Après avoir lancé une campagne de dépistage inopiné concernant les responsables politiques et administratifs, le gouvernement français a décidé de ne pas rendre publiquement les résultats. Cette mesure, initiée suite à une demande de Sébastien Lecornu, vise spécifiquement les ministres, les hauts fonctionnaires, les préfets et les ambassadeurs.

L’entourage du Premier ministre précise que l’opération « s’inscrit dans une volonté d’exemplarité » et de « sécuriser l’institution ». Toutefois, le gouvernement ne communiquera pas les noms des personnes testées positives. « On n’est pas un tribunal », explique la source, insistant sur la nécessité de respecter une discrétion absolue.

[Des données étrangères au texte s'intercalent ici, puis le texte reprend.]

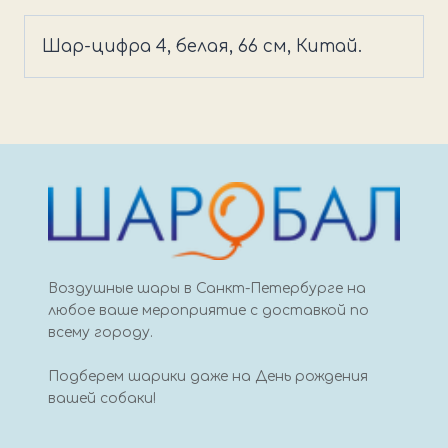
вз
4
Шар-цифра 4, белая, 66 см, Китай.
66см
белый
Воздушные шары в Санкт-Петербурге на
любое ваше мероприятие с доставкой по
всему городу.
Подберем шарики даже на День рождения
вашей собаки!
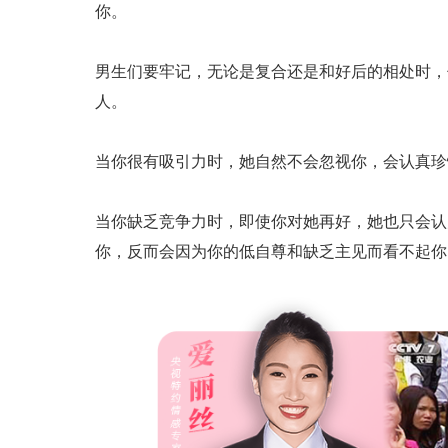
你。
男生们要牢记，无论是复合还是和好后的相处时，
人。
当你很有吸引力时，她自然不会忽视你，会认真珍
当你缺乏竞争力时，即使你对她再好，她也只会认
你，反而会因为你的低自尊和缺乏主见而看不起你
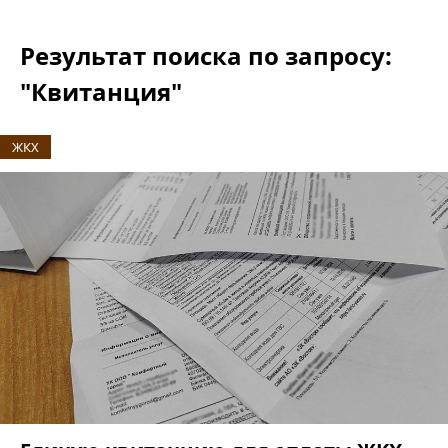
Результат поиска по запросу:
"Квитанция"
ЖКХ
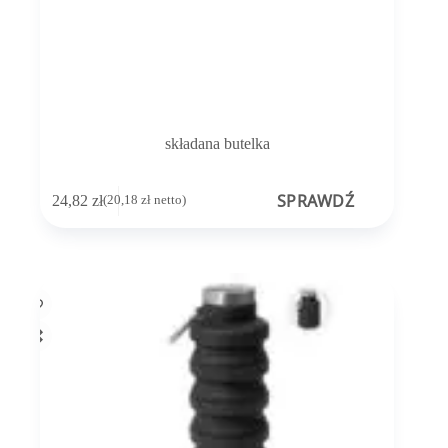
składana butelka
SPRAWDŹ
24,82
zł
(
20,18
zł
netto)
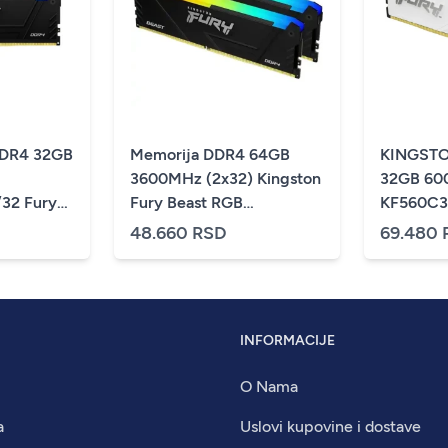
DDR4 32GB
Memorija DDR4 64GB
KINGST
3600MHz (2x32) Kingston
32GB 60
32 Fury
Fury Beast RGB
KF560C3
KF436C18BB2AK2/64
Beast RG
48.660 RSD
69.480 
INFORMACIJE
O Nama
a
Uslovi kupovine i dostave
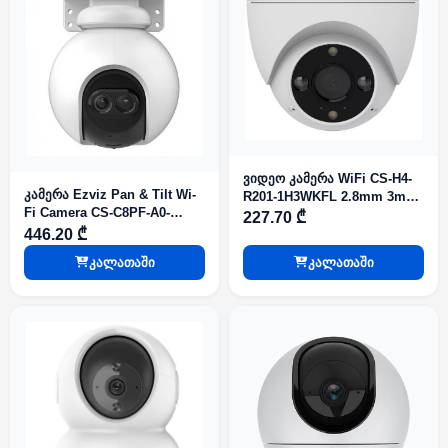
ვიდეო კამერა WiFi CS-H4-
კამერა Ezviz Pan & Tilt Wi-
R201-1H3WKFL 2.8mm 3mp
Fi Camera CS-C8PF-A0-
Turret Ezviz
227.70 ₾
6E22WFR 2.8mm 12mm
446.20 ₾
Dual-Lens
კალათაში
კალათაში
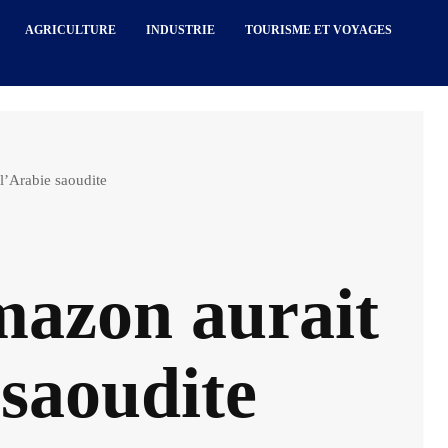
AGRICULTURE
INDUSTRIE
TOURISME ET VOYAGES
l’Arabie saoudite
azon aurait
 saoudite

Débutée le 16 juin dans le cadre d’un renforcement de la lutte contre le trafic illicite de stupéfiantes, cette initiative a suscité des réactions contrastées. Un conseiller a mis en garde sur les risques d’instabilité au sein des administrations, tandis qu’un autre a souligné l’urgence de combattre un phénomène touchant « tous les milieux ».

En cas de résultat positif, le gouvernement s’engagerait à séparer immédiatement les personnes concernées. Des exemples ont déjà été constatés ces dernières semaines dans des cercles d’élite du service public.